Assignment:
Type out all the data below, word for word.

Data records:
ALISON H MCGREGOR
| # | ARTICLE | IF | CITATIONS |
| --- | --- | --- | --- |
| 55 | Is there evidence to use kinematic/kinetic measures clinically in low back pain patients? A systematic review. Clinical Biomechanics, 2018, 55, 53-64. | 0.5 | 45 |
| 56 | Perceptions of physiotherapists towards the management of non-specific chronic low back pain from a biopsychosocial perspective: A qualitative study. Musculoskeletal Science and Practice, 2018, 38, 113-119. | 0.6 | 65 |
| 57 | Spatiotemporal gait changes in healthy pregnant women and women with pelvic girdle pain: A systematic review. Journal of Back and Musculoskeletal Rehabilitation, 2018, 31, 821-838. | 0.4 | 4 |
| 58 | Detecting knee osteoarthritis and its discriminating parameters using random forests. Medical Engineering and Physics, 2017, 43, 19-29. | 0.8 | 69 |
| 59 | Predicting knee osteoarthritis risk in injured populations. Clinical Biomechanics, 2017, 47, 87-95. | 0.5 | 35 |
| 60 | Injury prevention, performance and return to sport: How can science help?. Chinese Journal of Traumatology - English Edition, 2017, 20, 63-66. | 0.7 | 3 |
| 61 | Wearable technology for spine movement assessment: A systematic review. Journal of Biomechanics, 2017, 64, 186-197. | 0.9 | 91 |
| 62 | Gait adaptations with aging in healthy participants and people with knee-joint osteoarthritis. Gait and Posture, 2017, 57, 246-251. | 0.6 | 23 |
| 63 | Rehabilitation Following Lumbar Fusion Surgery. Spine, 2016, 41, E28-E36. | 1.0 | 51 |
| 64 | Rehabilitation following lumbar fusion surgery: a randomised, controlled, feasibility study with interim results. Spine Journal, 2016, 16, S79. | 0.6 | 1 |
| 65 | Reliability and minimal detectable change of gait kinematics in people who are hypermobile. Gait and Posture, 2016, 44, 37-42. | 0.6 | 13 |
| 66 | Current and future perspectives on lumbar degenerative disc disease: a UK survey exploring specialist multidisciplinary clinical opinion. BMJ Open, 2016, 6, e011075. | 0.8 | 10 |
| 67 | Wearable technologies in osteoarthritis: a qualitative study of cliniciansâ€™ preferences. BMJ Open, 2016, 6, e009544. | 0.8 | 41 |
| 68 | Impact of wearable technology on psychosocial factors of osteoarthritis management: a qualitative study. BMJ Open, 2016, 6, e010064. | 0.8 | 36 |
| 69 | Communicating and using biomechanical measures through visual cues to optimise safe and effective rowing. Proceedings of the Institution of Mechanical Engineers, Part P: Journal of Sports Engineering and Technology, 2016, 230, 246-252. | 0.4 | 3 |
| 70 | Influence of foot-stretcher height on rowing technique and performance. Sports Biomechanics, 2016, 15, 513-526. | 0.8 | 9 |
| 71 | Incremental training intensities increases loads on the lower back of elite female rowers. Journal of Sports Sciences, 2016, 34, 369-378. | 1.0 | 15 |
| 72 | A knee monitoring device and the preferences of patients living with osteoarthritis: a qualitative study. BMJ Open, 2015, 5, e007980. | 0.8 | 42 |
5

Result of the exercise:
ALISON H MCGREGOR
| # | ARTICLE | IF | CITATIONS |
| --- | --- | --- | --- |
| 55 | Is there evidence to use kinematic/kinetic measures clinically in low back pain patients? A systematic review. Clinical Biomechanics, 2018, 55, 53-64. | 0.5 | 45 |
| 56 | Perceptions of physiotherapists towards the management of non-specific chronic low back pain from a biopsychosocial perspective: A qualitative study. Musculoskeletal Science and Practice, 2018, 38, 113-119. | 0.6 | 65 |
| 57 | Spatiotemporal gait changes in healthy pregnant women and women with pelvic girdle pain: A systematic review. Journal of Back and Musculoskeletal Rehabilitation, 2018, 31, 821-838. | 0.4 | 4 |
| 58 | Detecting knee osteoarthritis and its discriminating parameters using random forests. Medical Engineering and Physics, 2017, 43, 19-29. | 0.8 | 69 |
| 59 | Predicting knee osteoarthritis risk in injured populations. Clinical Biomechanics, 2017, 47, 87-95. | 0.5 | 35 |
| 60 | Injury prevention, performance and return to sport: How can science help?. Chinese Journal of Traumatology - English Edition, 2017, 20, 63-66. | 0.7 | 3 |
| 61 | Wearable technology for spine movement assessment: A systematic review. Journal of Biomechanics, 2017, 64, 186-197. | 0.9 | 91 |
| 62 | Gait adaptations with aging in healthy participants and people with knee-joint osteoarthritis. Gait and Posture, 2017, 57, 246-251. | 0.6 | 23 |
| 63 | Rehabilitation Following Lumbar Fusion Surgery. Spine, 2016, 41, E28-E36. | 1.0 | 51 |
| 64 | Rehabilitation following lumbar fusion surgery: a randomised, controlled, feasibility study with interim results. Spine Journal, 2016, 16, S79. | 0.6 | 1 |
| 65 | Reliability and minimal detectable change of gait kinematics in people who are hypermobile. Gait and Posture, 2016, 44, 37-42. | 0.6 | 13 |
| 66 | Current and future perspectives on lumbar degenerative disc disease: a UK survey exploring specialist multidisciplinary clinical opinion. BMJ Open, 2016, 6, e011075. | 0.8 | 10 |
| 67 | Wearable technologies in osteoarthritis: a qualitative study of cliniciansâ€™ preferences. BMJ Open, 2016, 6, e009544. | 0.8 | 41 |
| 68 | Impact of wearable technology on psychosocial factors of osteoarthritis management: a qualitative study. BMJ Open, 2016, 6, e010064. | 0.8 | 36 |
| 69 | Communicating and using biomechanical measures through visual cues to optimise safe and effective rowing. Proceedings of the Institution of Mechanical Engineers, Part P: Journal of Sports Engineering and Technology, 2016, 230, 246-252. | 0.4 | 3 |
| 70 | Influence of foot-stretcher height on rowing technique and performance. Sports Biomechanics, 2016, 15, 513-526. | 0.8 | 9 |
| 71 | Incremental training intensities increases loads on the lower back of elite female rowers. Journal of Sports Sciences, 2016, 34, 369-378. | 1.0 | 15 |
| 72 | A knee monitoring device and the preferences of patients living with osteoarthritis: a qualitative study. BMJ Open, 2015, 5, e007980. | 0.8 | 42 |
5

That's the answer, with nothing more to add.